The turtles are here.

The Gulf of Mexico is warm, the beaches are empty and turtles, who don't really know how to read a calendar, are already testing the sands of Longboat Key to see if it’s the right place to nest. As of April 20, Longboat Key had two false crawls, meaning a turtle came up, checked out the beach and left without laying eggs.

The first nest in the area was found on Siesta Key on April 20. 

“We have seen nesting in April for a number of years at this point, and so rather than relying on people from the public who happen to see it and happen to think to notify us, we started on April 15, to try to catch that first nest as part of our normal patrols,” Mote Marine Laboratory and Aquarium senior biologist Melissa Bernhard said. 

Every nest is tallied and checked by accredited volunteers daily. Members of the Longboat Key Turtle Watch go on patrol each morning, carrying charts for recording, stakes for marking nests and bags to hold any trash they pick up along the way. Though Longboat Key’s public beaches are closed, the turtle watch volunteers have permission from the town, provided they follow rules of social distancing. 

Mother and daughter Connie and Jamie Schindewolf do not live together and continue to follow social distancing.
Mother and daughter Connie and Jamie Schindewolf do not live together and continue to follow social distancing.

“We actually have written authorization to do what we're doing, that we're not just out having fun on the beach, that we're actually out there collecting the data,” said Longboat Key Turtle Watch vice president Cyndi Seamon.

Each Longboat Key volunteer carries a letter from the town stating that they are authorized to be on the beach that day,

These precautions and attention to detail are vital, as turtle patrollers “don’t want to abuse it and lose it,” Bernhard said. In years past, groups could get up to eight or more people patrolling an area, but now groups are two, maybe three, people, preferably who live in the same household. 

“Part of our responsibility when functioning as an essential service is to ensure we are doing our part to prevent the transmission of the virus,” Mote staff biologist Kathy Klingensmith wrote in an email to all area volunteers. 

Volunteers must wear masks, stay six feet apart (unless they’re from the same household), bring their own writing utensils, carry hand sanitizer, be honest with patrol partners about recent activity and not carpool. 

“The only other time we've worn masks was red tide,” Longboat Key Turtle Watch volunteer Connie Schindewolf said during a patrol April 18. 

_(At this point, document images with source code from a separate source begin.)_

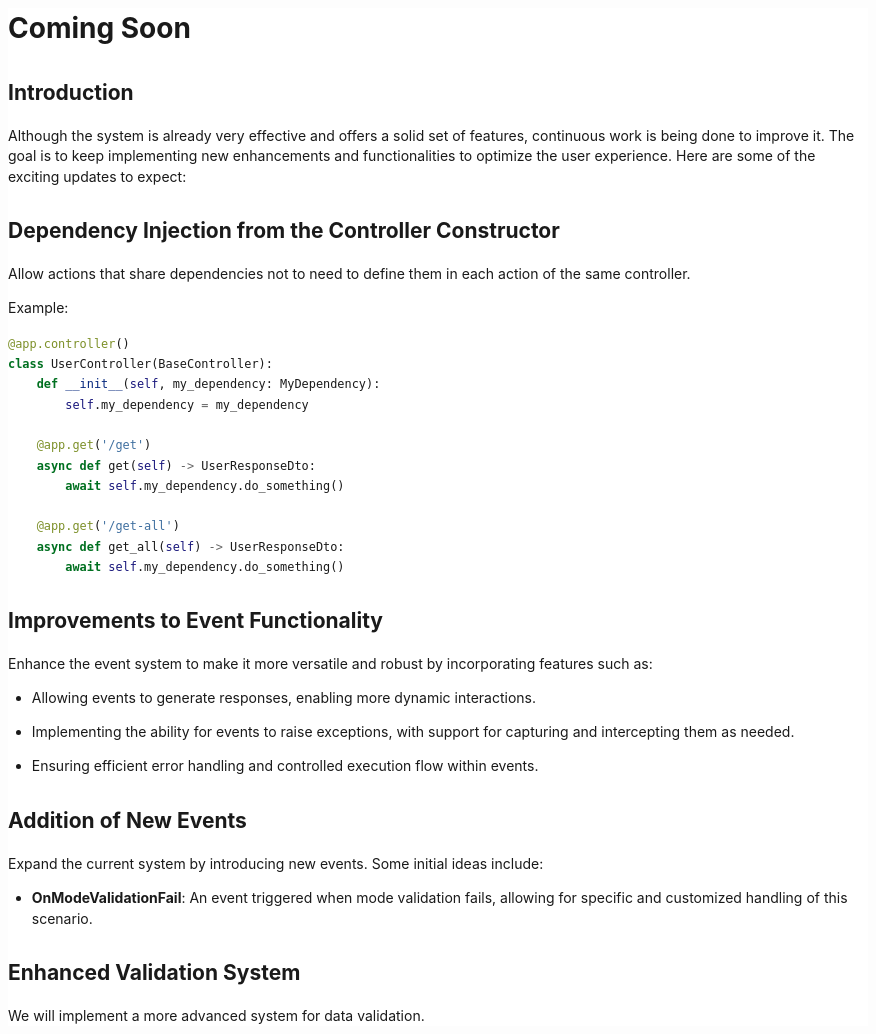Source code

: # Coming Soon

## Introduction

Although the system is already very effective and offers a solid set of features, continuous work is being done to improve it. The goal is to keep implementing new enhancements and functionalities to optimize the user experience. Here are some of the exciting updates to expect:

## Dependency Injection from the Controller Constructor

Allow actions that share dependencies not to need to define them in each action of the same controller.

Example:

```python
@app.controller()
class UserController(BaseController):
    def __init__(self, my_dependency: MyDependency):
        self.my_dependency = my_dependency

    @app.get('/get')
    async def get(self) -> UserResponseDto:
        await self.my_dependency.do_something()

    @app.get('/get-all')
    async def get_all(self) -> UserResponseDto:
        await self.my_dependency.do_something()
```

## Improvements to Event Functionality

Enhance the event system to make it more versatile and robust by incorporating features such as:

- Allowing events to generate responses, enabling more dynamic interactions.

- Implementing the ability for events to raise exceptions, with support for capturing and intercepting them as needed.

- Ensuring efficient error handling and controlled execution flow within events.

## Addition of New Events

Expand the current system by introducing new events. Some initial ideas include:

- **OnModeValidationFail**: An event triggered when mode validation fails, allowing for specific and customized handling of this scenario.

## Enhanced Validation System

We will implement a more advanced system for data validation.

In 2019, the record for the number of nests on beaches from Longboat Pass to Venice was broken, for a total of 1,342 nests total on Longboat Key alone. Loggerheads overwhelmingly make up the majority of nests year after year, but green and leatherback turtles find their way to the area as well in smaller numbers. 

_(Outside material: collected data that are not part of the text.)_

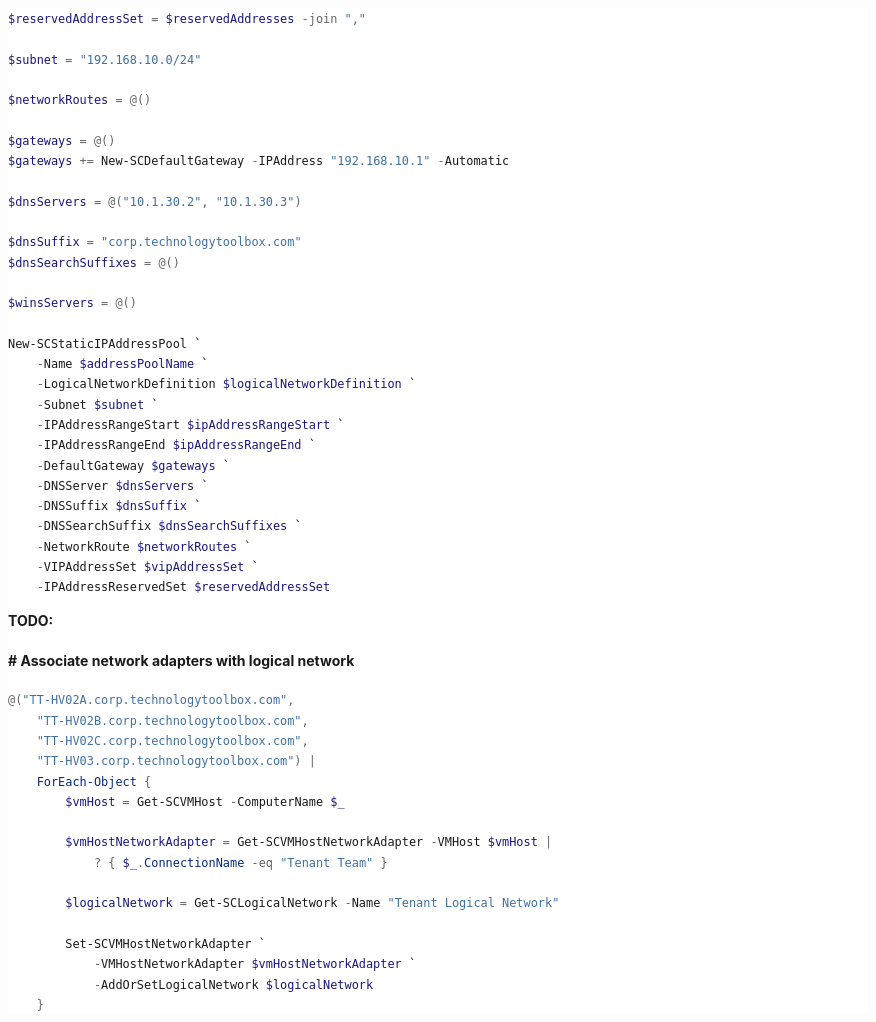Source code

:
 ```PowerShell
$reservedAddressSet = $reservedAddresses -join ","

$subnet = "192.168.10.0/24"

$networkRoutes = @()

$gateways = @()
$gateways += New-SCDefaultGateway -IPAddress "192.168.10.1" -Automatic

$dnsServers = @("10.1.30.2", "10.1.30.3")

$dnsSuffix = "corp.technologytoolbox.com"
$dnsSearchSuffixes = @()

$winsServers = @()

New-SCStaticIPAddressPool `
    -Name $addressPoolName `
    -LogicalNetworkDefinition $logicalNetworkDefinition `
    -Subnet $subnet `
    -IPAddressRangeStart $ipAddressRangeStart `
    -IPAddressRangeEnd $ipAddressRangeEnd `
    -DefaultGateway $gateways `
    -DNSServer $dnsServers `
    -DNSSuffix $dnsSuffix `
    -DNSSearchSuffix $dnsSearchSuffixes `
    -NetworkRoute $networkRoutes `
    -VIPAddressSet $vipAddressSet `
    -IPAddressReservedSet $reservedAddressSet
```

**TODO:**

#### # Associate network adapters with logical network

```PowerShell
@("TT-HV02A.corp.technologytoolbox.com",
    "TT-HV02B.corp.technologytoolbox.com",
    "TT-HV02C.corp.technologytoolbox.com",
    "TT-HV03.corp.technologytoolbox.com") |
    ForEach-Object {
        $vmHost = Get-SCVMHost -ComputerName $_

        $vmHostNetworkAdapter = Get-SCVMHostNetworkAdapter -VMHost $vmHost |
            ? { $_.ConnectionName -eq "Tenant Team" }

        $logicalNetwork = Get-SCLogicalNetwork -Name "Tenant Logical Network"

        Set-SCVMHostNetworkAdapter `
            -VMHostNetworkAdapter $vmHostNetworkAdapter `
            -AddOrSetLogicalNetwork $logicalNetwork
    }
```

“I’m pretty sure we’ll have a lower green (nesting amount) this year,” Bernhard said. “I’m almost 100% certain — ‘almost’ only because if I say I’m 100% certain, they will come out and say, ‘Ha ha, we’re turtles and we’re going to prove you wrong,’ that loggerheads will be 99% of our nesting.” 

The same turtles don’t nest every year, often taking a year or two to recoup their energy stores, Bernhard said, meaning that this year’s nesters will not be the same record-breakers from last year. 

“I’m not sure if we will reach the record that we created or if we’re going to exceed that,” Bernhard said. “I don't know if this year's low is still high compared to previous low years.”

Green turtles in particular have an every-other-year pattern, so a downturn in their nests this year would not be cause for concern. However, the trend of nesting numbers in general all over Florida has been going up for several years now, so there is cautious optimism about a population increase. 

“Either there are more turtles out there that are nesting, or the turtles that are out there are nesting more frequently,” Bernhard said. “Or there are more turtles coming here instead of to other places. Those are all possibilities.”

Even with an upward trend, it's difficult to know if numbers are truly going up overall without looking at tracking and tagging data of where the turtles travel, Bernhard said.